_Your assignment_
Scan the records for the line containing "## 🎉 Success Metrics". From there through the last line, write out each line exactly.

_Records shown_
== Segment start ==

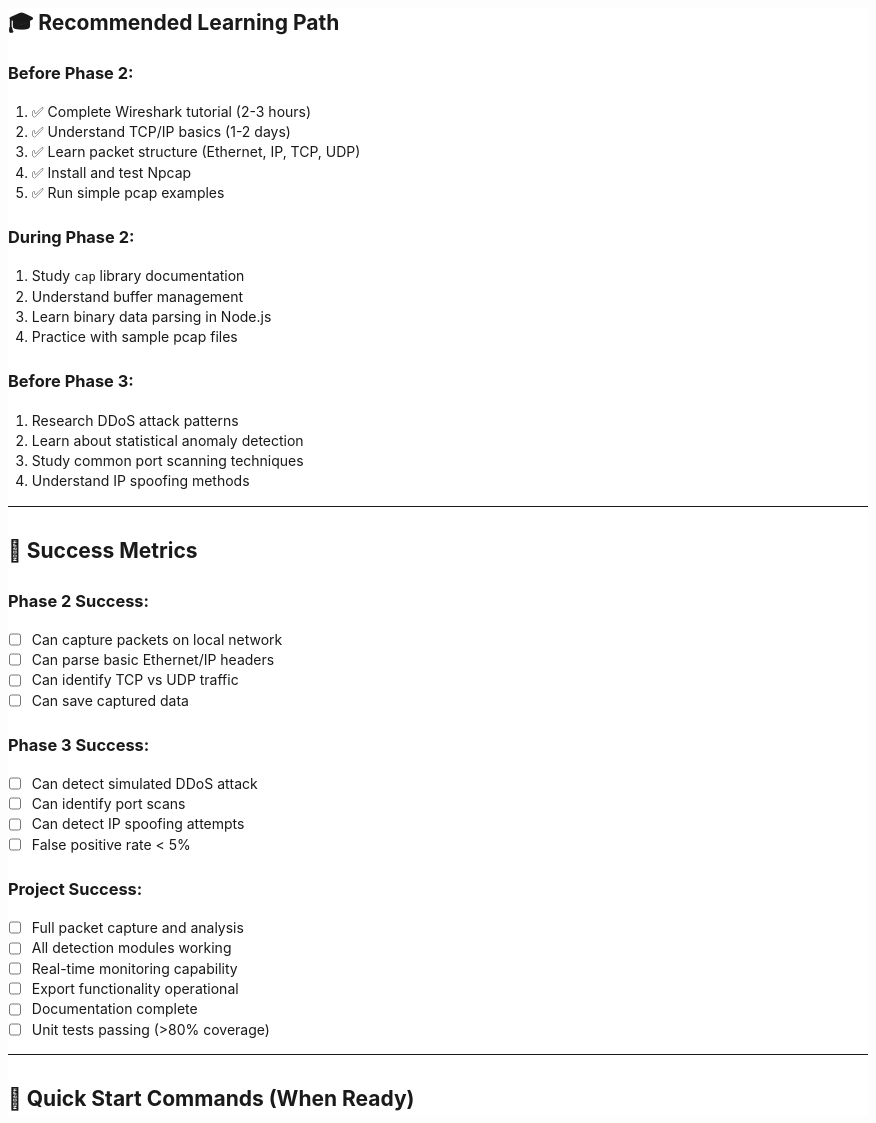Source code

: 
## 🎓 Recommended Learning Path

### **Before Phase 2:**
1. ✅ Complete Wireshark tutorial (2-3 hours)
2. ✅ Understand TCP/IP basics (1-2 days)
3. ✅ Learn packet structure (Ethernet, IP, TCP, UDP)
4. ✅ Install and test Npcap
5. ✅ Run simple pcap examples

### **During Phase 2:**
1. Study `cap` library documentation
2. Understand buffer management
3. Learn binary data parsing in Node.js
4. Practice with sample pcap files

### **Before Phase 3:**
1. Research DDoS attack patterns
2. Learn about statistical anomaly detection
3. Study common port scanning techniques
4. Understand IP spoofing methods

---

## 🎉 Success Metrics

### **Phase 2 Success:**
- [ ] Can capture packets on local network
- [ ] Can parse basic Ethernet/IP headers
- [ ] Can identify TCP vs UDP traffic
- [ ] Can save captured data

### **Phase 3 Success:**
- [ ] Can detect simulated DDoS attack
- [ ] Can identify port scans
- [ ] Can detect IP spoofing attempts
- [ ] False positive rate < 5%

### **Project Success:**
- [ ] Full packet capture and analysis
- [ ] All detection modules working
- [ ] Real-time monitoring capability
- [ ] Export functionality operational
- [ ] Documentation complete
- [ ] Unit tests passing (>80% coverage)

---

## 🚀 Quick Start Commands (When Ready)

== Segment end ==

_Expected output_
## 🎉 Success Metrics

### **Phase 2 Success:**
- [ ] Can capture packets on local network
- [ ] Can parse basic Ethernet/IP headers
- [ ] Can identify TCP vs UDP traffic
- [ ] Can save captured data

### **Phase 3 Success:**
- [ ] Can detect simulated DDoS attack
- [ ] Can identify port scans
- [ ] Can detect IP spoofing attempts
- [ ] False positive rate < 5%

### **Project Success:**
- [ ] Full packet capture and analysis
- [ ] All detection modules working
- [ ] Real-time monitoring capability
- [ ] Export functionality operational
- [ ] Documentation complete
- [ ] Unit tests passing (>80% coverage)

---

## 🚀 Quick Start Commands (When Ready)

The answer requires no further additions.